When asked explicitly for their preference on what kind of support they would like their provider to have in place, the vast majority, 78%, wanted some sort of help from their provider to make their decisions; just 22% were confident to do it on their own (or with help of an IFA) DCIF- Evolution not revolution
Here are the preference expressed by Ignition House’s sample group
The confidence levels hers are particularly interesting in the light of findings about how much risk people are prepared to take of their money running out.
The key finding is that there is a correlation in the proportion of people prepared to DIY and prepared to accept a lot of later life risk.
Whether there is a correlation, not just in the numbers, but in it being the same people correlating isn’t clear but I would hazard a guess that around a quarter of us are prepared to take our chances on the market and that this is the group who IFAs are targeting for wealth management.
If I’m right, then the findings are suggesting that the 75% of so who fall into the red and blue boxes are people who are prepared to hand their freedoms to the providers of their pensions (presumably because they see the job of pension providers as being to provide some kind of pension ).
This is grist for the “collective solutions” mill but it is also a strong argument for choice architecture laid out with conviction by the providers of the pension pots. Evolution not revolution makes it clear that this is a big challenge which has yet to be met
In conclusion, it seems unwise to assume that members will just want to use drawdown to create sustainable income. Many will prefer to aim for higher income even if that means it won’t last a lifetime. But helping members understand these choices is a huge challenge made more difficult by the fact that not all will want to engage.
The challenge for any form of collective is to manage those people who want to have access to the steering wheel, while handing over the keys to a chauffeur.
In my opinion , this will almost certainly lead to auto-enrolment into a default decumulation strategy of some kind, if only to satisfy the societal need to protect the bulk of people from not spending or over-spending.
The introduction of investment pathways seems the first step down this road. The logical next step will be to define the most used pathways as “default” and the third step will be to get people to opt-out of these defaults. I see no return to compulsory annuitisation for those who can’t meet a minimum income guarantee.
My hunch is strengthened by this chart, again from Evolution not revolution, which shows that well over half of the people surveyed have no retirement plan, other than to roll up their money until something comes along.
The big strategic call for Government , regulators and providers is in how to respond to this demand for what the report is calling “do it for me” pensions.
Those arguing against collective decumulation can do so legitimately – by pointing to the divergence within the graphs between “what people want”. But if collective pensions can be constructed that allow people the flexibility to set their income levels and make withdrawals or even “top ups”, then I think the arguments for CDC in retirement will become much more resilient.
We have seen over the years that most people adopt a “set and go” approach to the way they participate in long term savings plans (rarely using plan features such as switching, contribution flexibility or offers of guaranteed insurability on life cover).

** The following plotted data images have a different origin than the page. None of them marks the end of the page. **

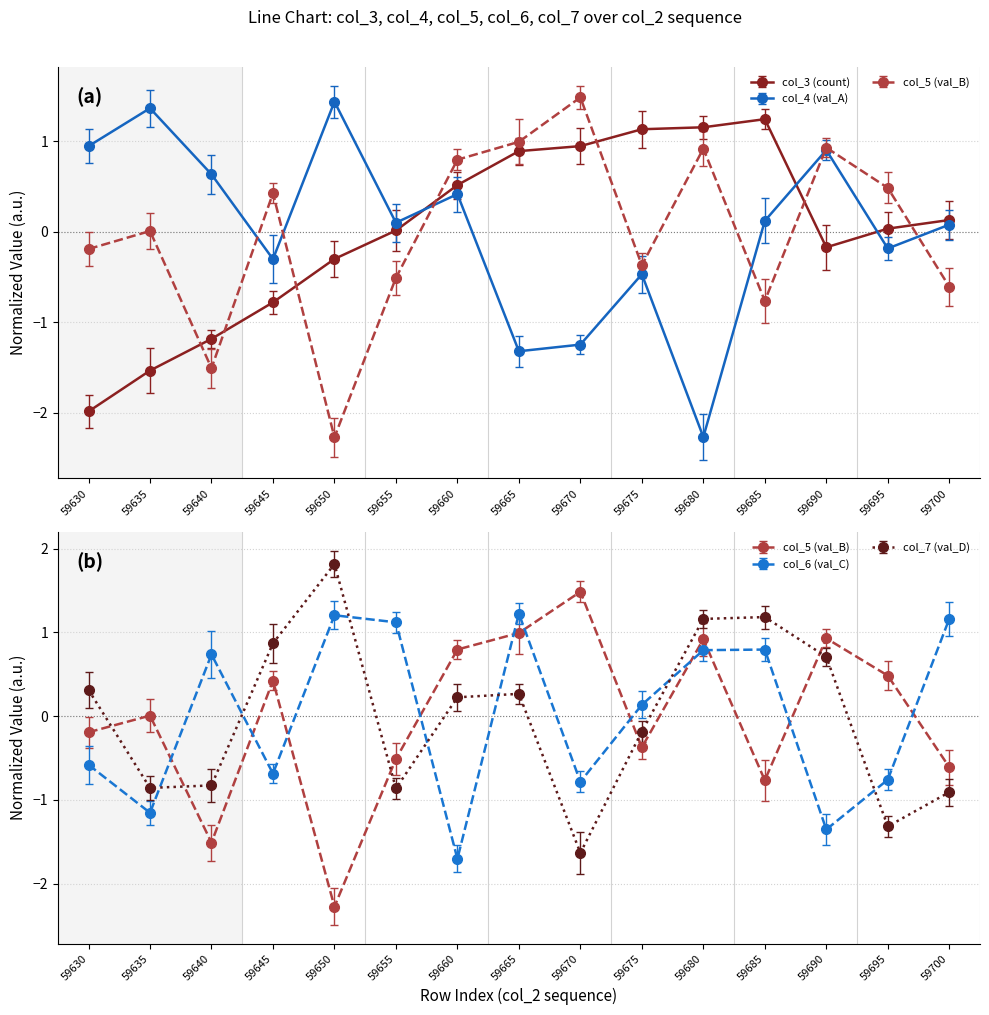

What is the difference between the maximum and minimum values in the col_3 series?

3.2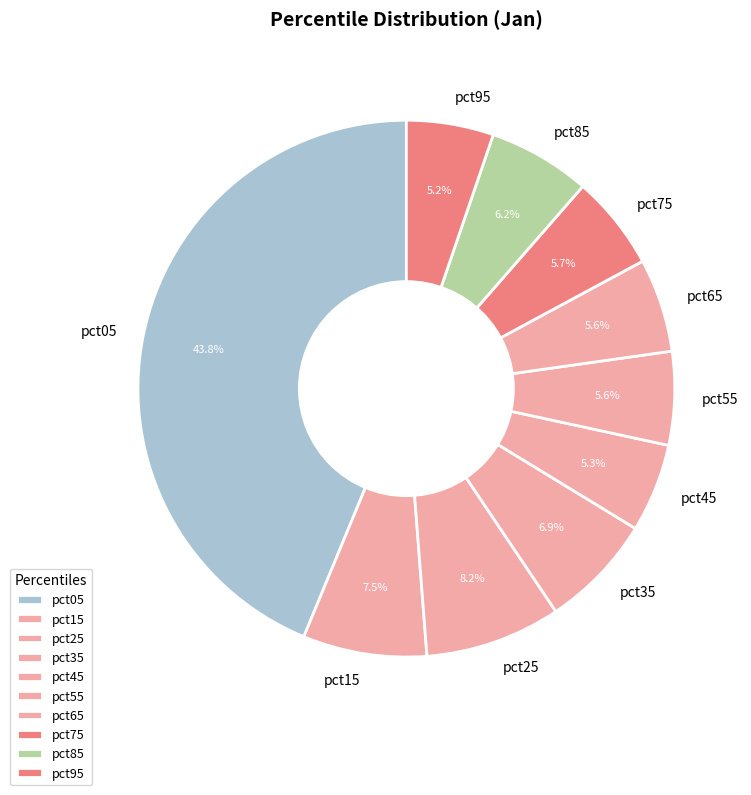

How many slices are in this pie chart?

10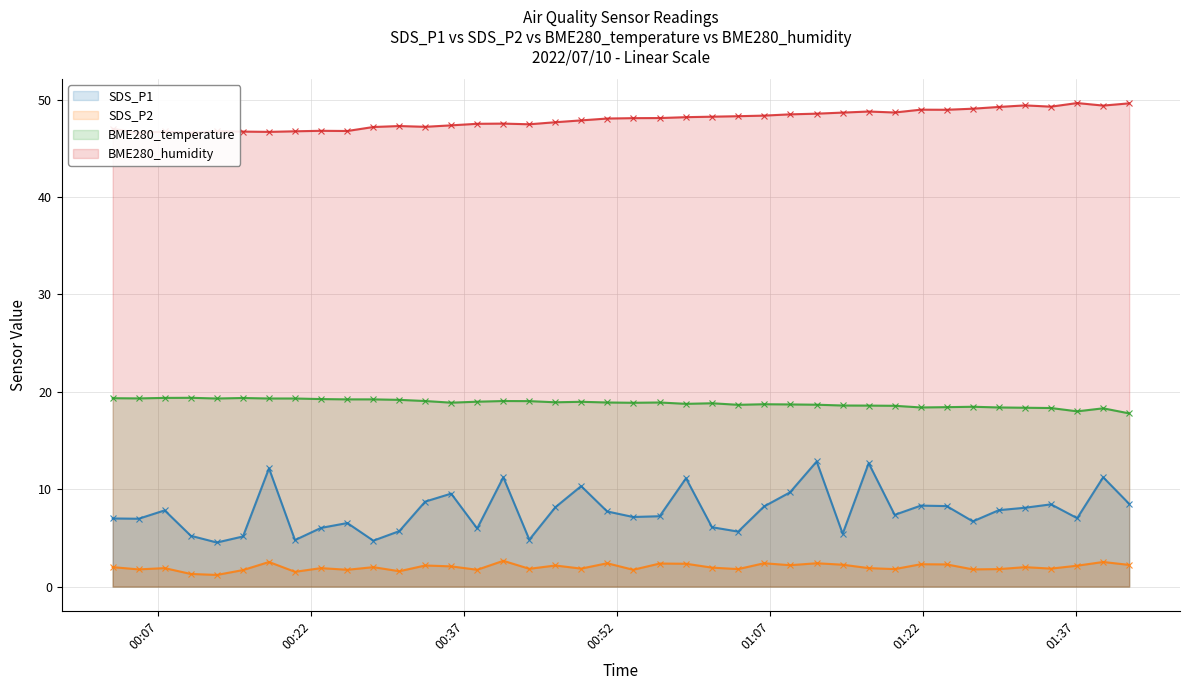

How many categories are shown in the chart?

40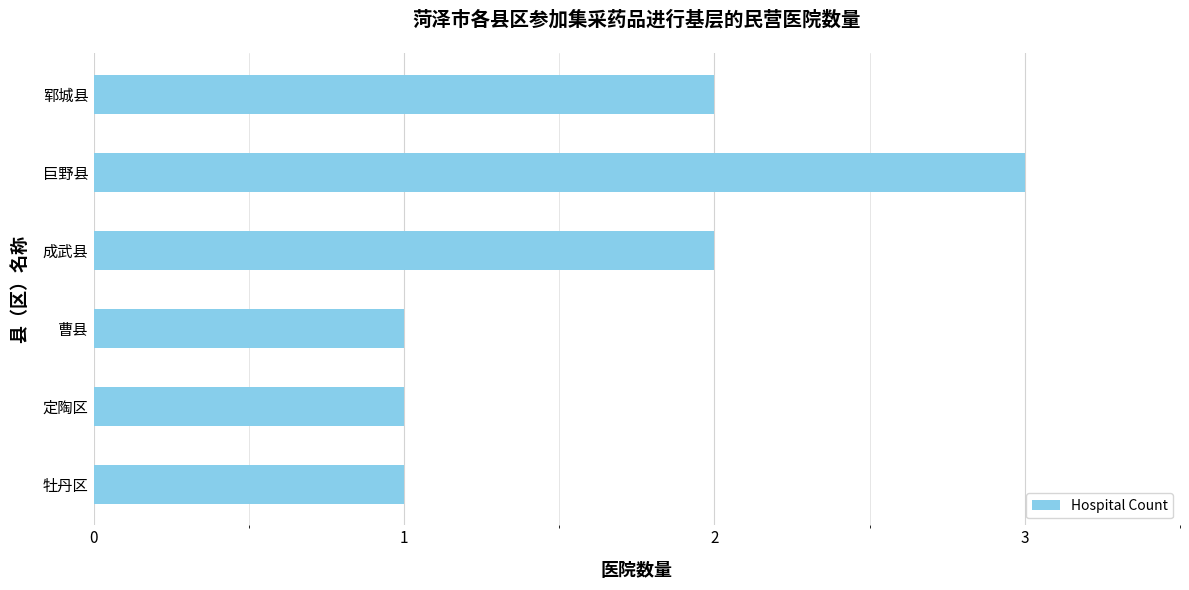

What is the change in value from 定陶区 to 郓城县?

+1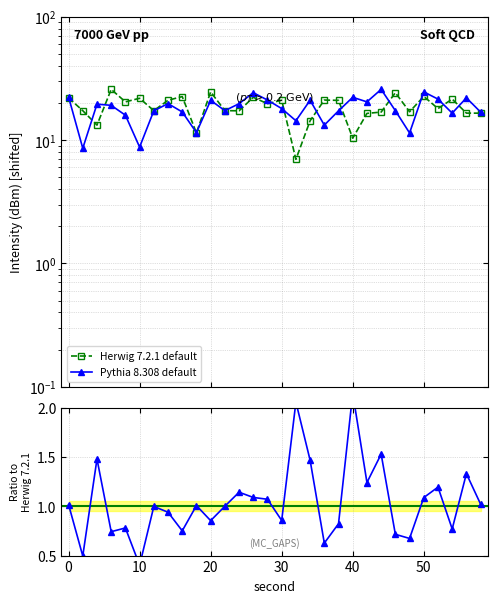

Which series has the largest total across all categories?

Herwig 7.2.1 default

It’s reasonable to expect people to behave in the same way on the “way down”. Giving people the choices on how to adjust the dial in terms of income at outset may become the key to engaging people with the risks of taking too much (or too little) initial income.
But setting a default setting for the dial , being the sustainable rate at which pension can be paid, may become the key job of a pension provider.
Giving people the option of participating in the longevity pool, so they enjoy the security of knowing their income will last as long as they do, may become another key feature. If participation in the longevity pool is something you have to opt-out of, then we can expect most people to stay in – as they generally do. Opting-out of the mortality pool will become the option for the 25% who DIY, staying in the pool – will be the option for the 75% who don’t.
An interesting behavioural point here, is that those who most benefit from staying in the pool are the wealthy, we traditionally live longer, if they self-exclude, pooling benefits the rest of the retiring population more.
“Do it for me” pensions
CDC is a pretty crap brand – it doesn’t tell you anything about what you are getting and is just three bits of jargon “collective” “defined” “contribution”.
The mood music of Evolution not revolution is that people are putting off taking lifetime decisions on their pensions because the choice architecture isn’t right. People are making it clear what the choice architecture should be and clearly 75% or more people would like to have pensions done for them – albeit with some capacity to take back the wheel from time to time.
This says to me that three quarters of people do not want DIY personal pensions, they want something in which they participate, as they participate in state or traditional company pensions.
The task of those who have traditionally designed company pensions is to design something to meet this need. It doesn’t need to be called CDC – it could be called “do it for me” or something else. But the need is there and the product will surely follow.